### [DATA TO PROCESS]

§ §

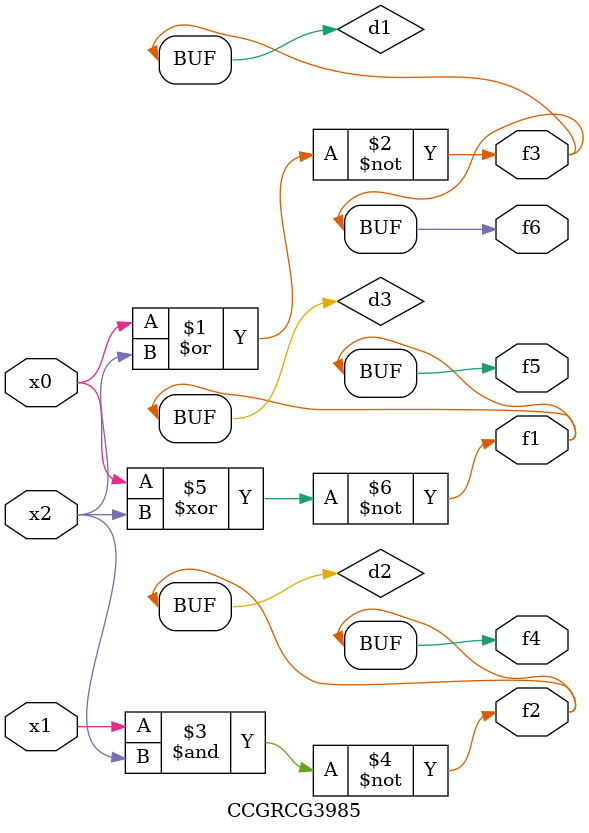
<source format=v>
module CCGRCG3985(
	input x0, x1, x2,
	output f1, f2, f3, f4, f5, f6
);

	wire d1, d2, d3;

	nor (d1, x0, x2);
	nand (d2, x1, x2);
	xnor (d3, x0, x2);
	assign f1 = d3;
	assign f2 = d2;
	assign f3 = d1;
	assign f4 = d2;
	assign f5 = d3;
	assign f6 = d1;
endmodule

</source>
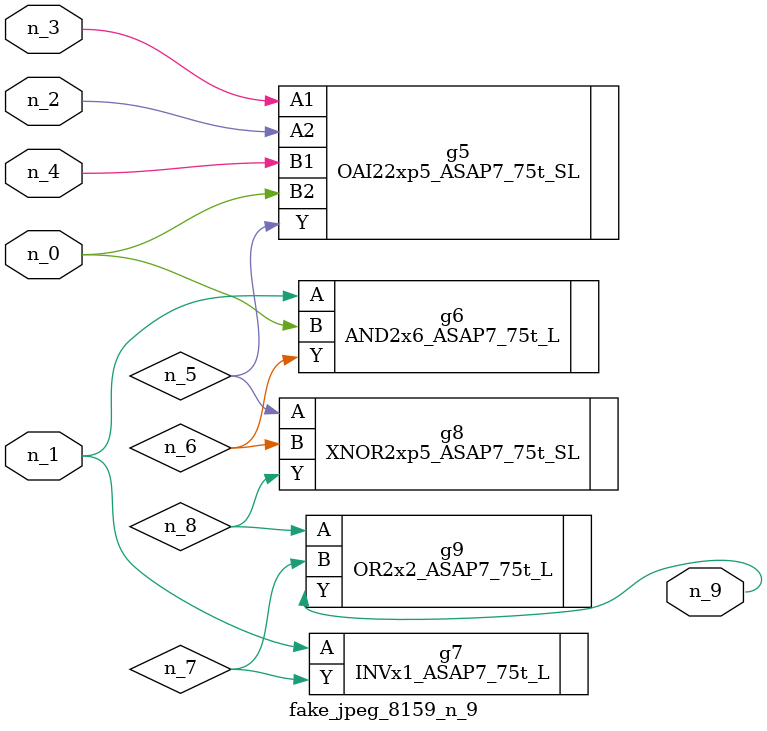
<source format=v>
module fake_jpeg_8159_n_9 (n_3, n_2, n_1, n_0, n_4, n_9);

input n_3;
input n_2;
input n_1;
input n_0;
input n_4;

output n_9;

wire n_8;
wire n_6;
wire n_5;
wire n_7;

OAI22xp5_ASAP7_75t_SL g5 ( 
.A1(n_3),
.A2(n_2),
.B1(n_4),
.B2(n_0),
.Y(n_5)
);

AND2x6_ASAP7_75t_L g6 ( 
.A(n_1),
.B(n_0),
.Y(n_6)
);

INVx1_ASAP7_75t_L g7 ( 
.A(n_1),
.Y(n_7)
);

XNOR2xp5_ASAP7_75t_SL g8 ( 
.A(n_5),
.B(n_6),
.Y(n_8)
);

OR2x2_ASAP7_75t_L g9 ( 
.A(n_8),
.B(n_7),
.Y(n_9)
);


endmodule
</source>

§ §

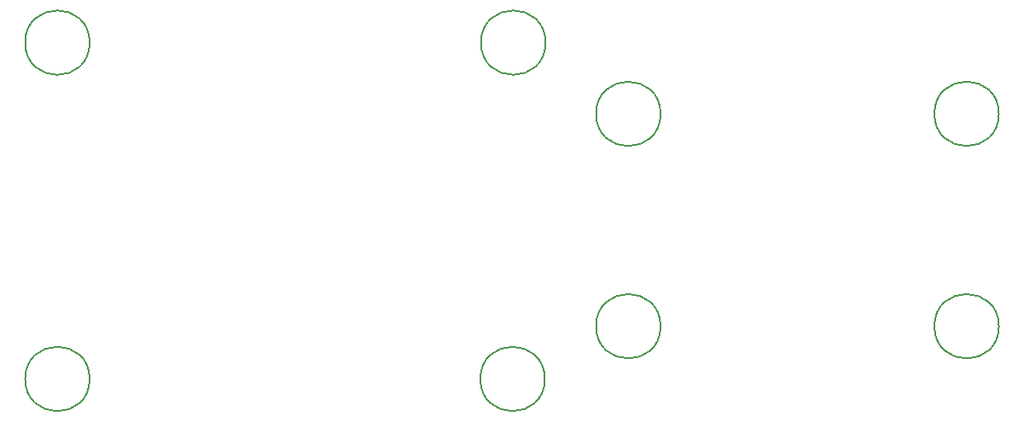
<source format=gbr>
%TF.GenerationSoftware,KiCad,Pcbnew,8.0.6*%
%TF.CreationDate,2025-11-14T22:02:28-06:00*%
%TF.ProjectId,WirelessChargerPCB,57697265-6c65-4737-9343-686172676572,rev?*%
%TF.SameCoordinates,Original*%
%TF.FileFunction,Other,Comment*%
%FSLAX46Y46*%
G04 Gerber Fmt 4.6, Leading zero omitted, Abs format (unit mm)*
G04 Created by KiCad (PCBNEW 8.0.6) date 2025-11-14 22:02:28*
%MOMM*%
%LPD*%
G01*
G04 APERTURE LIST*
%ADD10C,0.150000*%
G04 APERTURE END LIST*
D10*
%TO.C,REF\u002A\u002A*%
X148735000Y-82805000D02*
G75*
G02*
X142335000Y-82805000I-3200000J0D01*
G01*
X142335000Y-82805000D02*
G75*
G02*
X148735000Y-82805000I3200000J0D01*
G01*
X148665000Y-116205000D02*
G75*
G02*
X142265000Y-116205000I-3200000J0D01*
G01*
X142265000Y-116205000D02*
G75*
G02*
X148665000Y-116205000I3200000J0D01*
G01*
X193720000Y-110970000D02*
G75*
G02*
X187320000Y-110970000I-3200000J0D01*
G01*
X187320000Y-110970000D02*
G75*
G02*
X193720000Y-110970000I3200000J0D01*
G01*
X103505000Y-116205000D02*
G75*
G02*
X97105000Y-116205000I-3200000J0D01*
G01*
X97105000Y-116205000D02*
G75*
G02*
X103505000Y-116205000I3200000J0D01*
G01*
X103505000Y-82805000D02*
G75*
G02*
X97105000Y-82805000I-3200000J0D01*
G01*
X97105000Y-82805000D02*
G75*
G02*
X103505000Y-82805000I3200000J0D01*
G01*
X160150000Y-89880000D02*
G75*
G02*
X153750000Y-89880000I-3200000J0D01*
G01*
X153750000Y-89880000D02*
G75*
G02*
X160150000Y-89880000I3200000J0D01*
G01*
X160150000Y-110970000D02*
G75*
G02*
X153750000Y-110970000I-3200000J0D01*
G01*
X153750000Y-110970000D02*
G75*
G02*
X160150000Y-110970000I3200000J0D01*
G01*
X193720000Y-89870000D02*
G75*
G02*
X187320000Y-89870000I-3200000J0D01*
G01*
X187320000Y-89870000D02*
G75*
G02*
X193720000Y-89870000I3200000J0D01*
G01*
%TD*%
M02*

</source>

§ §

### [WORK REQUIRED]
Search the material above for the string "assign". Show every line that holds it.

### [PROBLEM SOLUTION]
	assign f1 = d3;
	assign f2 = d2;
	assign f3 = d1;
	assign f4 = d2;
	assign f5 = d3;
	assign f6 = d1;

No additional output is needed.